Gegeven opdracht:
Hernoem in de hele lijst hieronder "point_idx" overal tot "point_id". Geef alle regels opnieuw en laat verder alles ongewijzigd.

Inhoud dataset:
★ ★ ★ ★
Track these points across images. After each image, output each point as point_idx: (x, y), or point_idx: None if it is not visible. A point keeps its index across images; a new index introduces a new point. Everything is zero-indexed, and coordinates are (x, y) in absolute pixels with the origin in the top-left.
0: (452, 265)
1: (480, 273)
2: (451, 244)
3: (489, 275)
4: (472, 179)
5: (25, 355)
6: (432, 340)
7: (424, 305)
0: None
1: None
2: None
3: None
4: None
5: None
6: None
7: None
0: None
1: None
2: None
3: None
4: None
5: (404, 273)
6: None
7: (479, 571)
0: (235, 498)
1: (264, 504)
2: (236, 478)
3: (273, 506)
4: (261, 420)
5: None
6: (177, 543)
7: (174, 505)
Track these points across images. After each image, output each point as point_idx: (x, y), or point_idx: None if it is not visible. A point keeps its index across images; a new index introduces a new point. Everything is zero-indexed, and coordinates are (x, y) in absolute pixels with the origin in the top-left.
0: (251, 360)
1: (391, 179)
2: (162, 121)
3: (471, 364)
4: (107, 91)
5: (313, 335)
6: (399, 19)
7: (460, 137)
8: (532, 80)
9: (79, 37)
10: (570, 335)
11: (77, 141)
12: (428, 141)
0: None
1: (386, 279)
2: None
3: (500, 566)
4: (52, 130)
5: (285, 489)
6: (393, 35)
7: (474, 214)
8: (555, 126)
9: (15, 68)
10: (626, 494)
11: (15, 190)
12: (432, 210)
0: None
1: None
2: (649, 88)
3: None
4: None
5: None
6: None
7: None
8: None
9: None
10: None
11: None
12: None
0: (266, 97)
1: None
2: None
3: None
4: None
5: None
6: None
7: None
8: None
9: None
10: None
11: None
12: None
★ ★ ★ ★
Resultaat oefening:
Track these points across images. After each image, output each point as point_id: (x, y), or point_id: None if it is not visible. A point keeps its index across images; a new index introduces a new point. Everything is zero-indexed, and coordinates are (x, y) in absolute pixels with the origin in the top-left.
0: (452, 265)
1: (480, 273)
2: (451, 244)
3: (489, 275)
4: (472, 179)
5: (25, 355)
6: (432, 340)
7: (424, 305)
0: None
1: None
2: None
3: None
4: None
5: None
6: None
7: None
0: None
1: None
2: None
3: None
4: None
5: (404, 273)
6: None
7: (479, 571)
0: (235, 498)
1: (264, 504)
2: (236, 478)
3: (273, 506)
4: (261, 420)
5: None
6: (177, 543)
7: (174, 505)
Track these points across images. After each image, output each point as point_id: (x, y), or point_id: None if it is not visible. A point keeps its index across images; a new index introduces a new point. Everything is zero-indexed, and coordinates are (x, y) in absolute pixels with the origin in the top-left.
0: (251, 360)
1: (391, 179)
2: (162, 121)
3: (471, 364)
4: (107, 91)
5: (313, 335)
6: (399, 19)
7: (460, 137)
8: (532, 80)
9: (79, 37)
10: (570, 335)
11: (77, 141)
12: (428, 141)
0: None
1: (386, 279)
2: None
3: (500, 566)
4: (52, 130)
5: (285, 489)
6: (393, 35)
7: (474, 214)
8: (555, 126)
9: (15, 68)
10: (626, 494)
11: (15, 190)
12: (432, 210)
0: None
1: None
2: (649, 88)
3: None
4: None
5: None
6: None
7: None
8: None
9: None
10: None
11: None
12: None
0: (266, 97)
1: None
2: None
3: None
4: None
5: None
6: None
7: None
8: None
9: None
10: None
11: None
12: None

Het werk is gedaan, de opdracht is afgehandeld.